The underlying ICC arbitration involved a joint venture between the Bin Kamils and Cypriot company Terna Bahrain Holding Co. WLL involving a cement plant with a capacity of up to 1.8 million tons.  Terna, which purchased a 40 percent stake in an entity holding a 25-year lease of the property in Hamriyah Free Zone in Sharjah where the plant was being built, alleged that the Bin Kamils failed to procure permits to allow the construction of a cement import-export terminal.

A previous decision from the High Court maintained that Shackleton “had been most heavily involved in conducting the case on behalf of the Bin Kamils in the arbitration” but was “was not available to assist” with the Terna arbitration award after a falling-out with the firm Galadari & Associates in 2011.  On Monday, Shackleton disputed the court's characterization of a falling out with Galadri & Associates, insisting in an email to Law360 that the non-payment of fees was "the only reason" that his firm ceased acting in the summer of 2011.

Shackleton won an award for £1.4 million ($1.76 million) in fees plus interest from the ICC tribunal in 2013 after the Bin Kamils refused to participate in the proceeding other than to say that the tribunal lacked jurisdiction over the claims.  Challenging a Paris appeals court’s order granting “permission” to enforce the award, the family unsuccessfully applied to set aside the award, but the Cour de Cassation dismissed the application in March 2016.

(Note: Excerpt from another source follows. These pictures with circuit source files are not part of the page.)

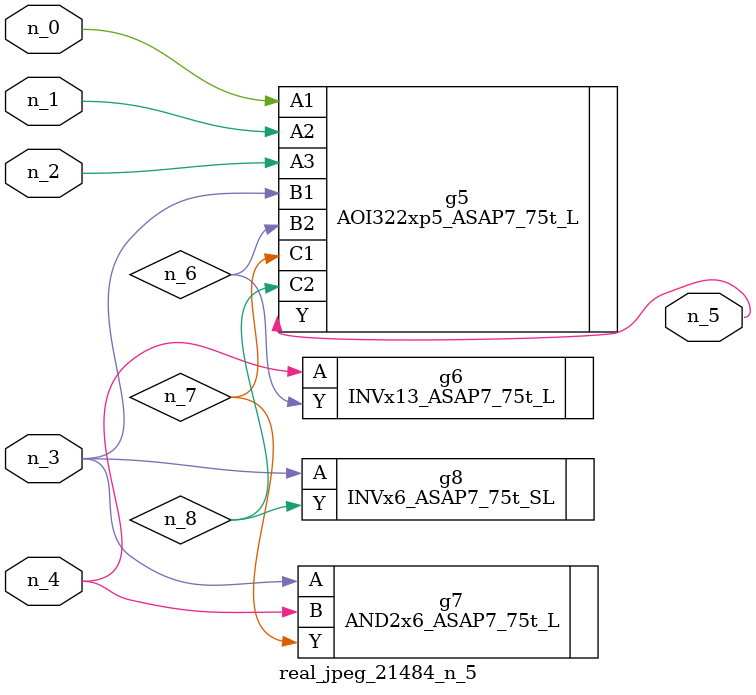
<source format=v>
module real_jpeg_21484_n_5 (n_4, n_0, n_1, n_2, n_3, n_5);

input n_4;
input n_0;
input n_1;
input n_2;
input n_3;

output n_5;

wire n_8;
wire n_6;
wire n_7;

AOI322xp5_ASAP7_75t_L g5 ( 
.A1(n_0),
.A2(n_1),
.A3(n_2),
.B1(n_3),
.B2(n_6),
.C1(n_7),
.C2(n_8),
.Y(n_5)
);

AND2x6_ASAP7_75t_L g7 ( 
.A(n_3),
.B(n_4),
.Y(n_7)
);

INVx6_ASAP7_75t_SL g8 ( 
.A(n_3),
.Y(n_8)
);

INVx13_ASAP7_75t_L g6 ( 
.A(n_4),
.Y(n_6)
);


endmodule
</source>
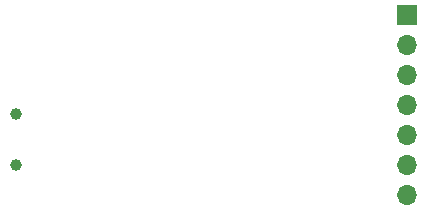
<source format=gbs>
%TF.GenerationSoftware,KiCad,Pcbnew,7.0.7-7.0.7~ubuntu22.04.1*%
%TF.CreationDate,2023-08-24T08:44:54+02:00*%
%TF.ProjectId,esp32-programmer,65737033-322d-4707-926f-6772616d6d65,1*%
%TF.SameCoordinates,Original*%
%TF.FileFunction,Soldermask,Bot*%
%TF.FilePolarity,Negative*%
%FSLAX46Y46*%
G04 Gerber Fmt 4.6, Leading zero omitted, Abs format (unit mm)*
G04 Created by KiCad (PCBNEW 7.0.7-7.0.7~ubuntu22.04.1) date 2023-08-24 08:44:54*
%MOMM*%
%LPD*%
G01*
G04 APERTURE LIST*
%ADD10C,1.000000*%
%ADD11R,1.700000X1.700000*%
%ADD12O,1.700000X1.700000*%
G04 APERTURE END LIST*
D10*
%TO.C,J1*%
X98365000Y-66829500D03*
X98365000Y-71229500D03*
%TD*%
D11*
%TO.C,J2*%
X131445000Y-58483500D03*
D12*
X131445000Y-61023500D03*
X131445000Y-63563500D03*
X131445000Y-66103500D03*
X131445000Y-68643500D03*
X131445000Y-71183500D03*
X131445000Y-73723500D03*
%TD*%
M02*

</source>
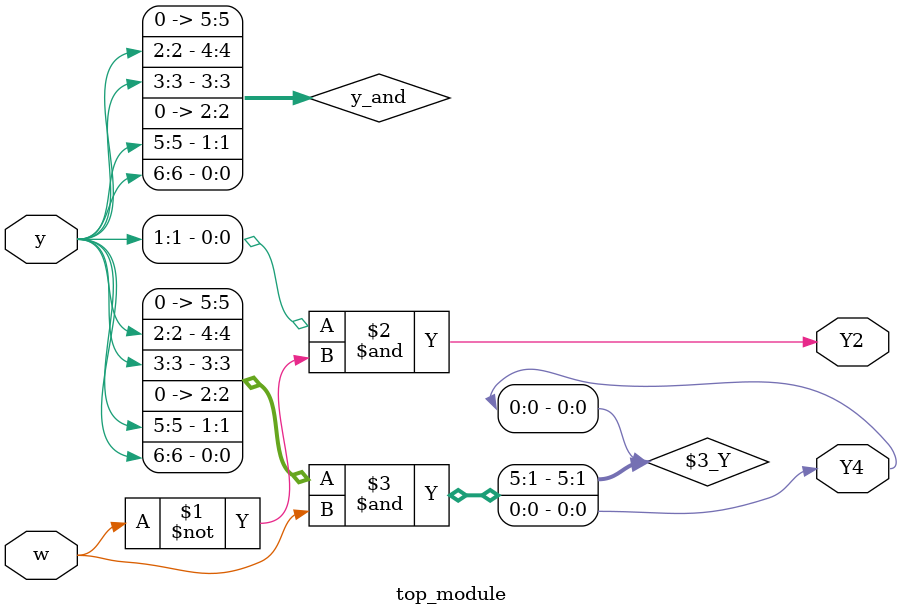
<source format=sv>
module top_module (
	input [6:1] y,
	input w,
	output Y2,
	output Y4
);

wire [6:1] y_and = {1'b0, y[2], y[3], 1'b0, y[5], y[6]};
wire Y2 = y[1] & ~w;
wire Y4 = y_and & w;

endmodule

</source>
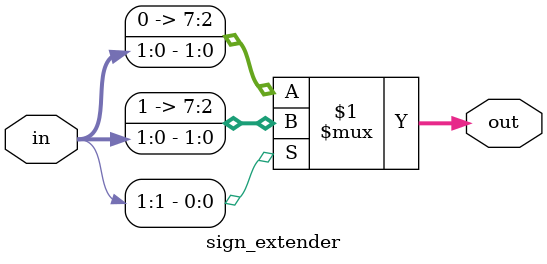
<source format=v>
`timescale 1ns / 1ps
module sign_extender(
    input [1:0] in,
    output [7:0] out
    );
	 
	assign out = (in[1] ? {6'b111111, in[1:0]} : {6'b000000, in[1:0]});
	
endmodule
</source>
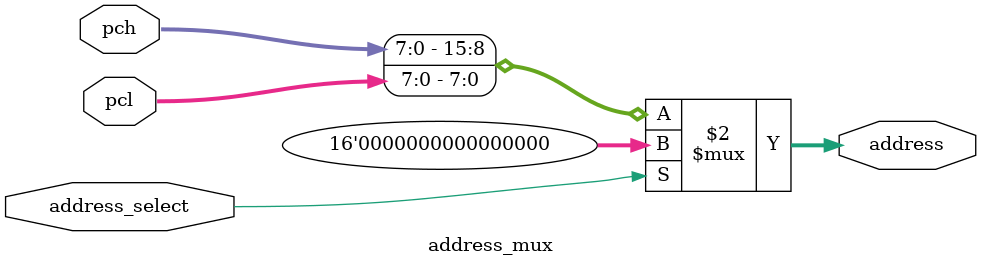
<source format=v>
module address_mux
(
	input address_select,
	input [7:0] pcl,
	input [7:0] pch,
	output [15:0] address
);

assign address = (address_select == 1'b0) ? {pch, pcl} : 16'b0;

endmodule

</source>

“The impression one gains from this history is that the defendants were intent on delaying payment into court as long as was possible,” Justice Teare said.  The court did not assess Shackleton’s costs but noted that his normal hourly rate of £800, or roughly $1,000, was “more than double” of what appears to be the “guideline rate.”  Though the court can exceed the guideline rate for sufficiently complex cases, “proceedings to enforce an arbitration award do not fall into that category,” the judge said.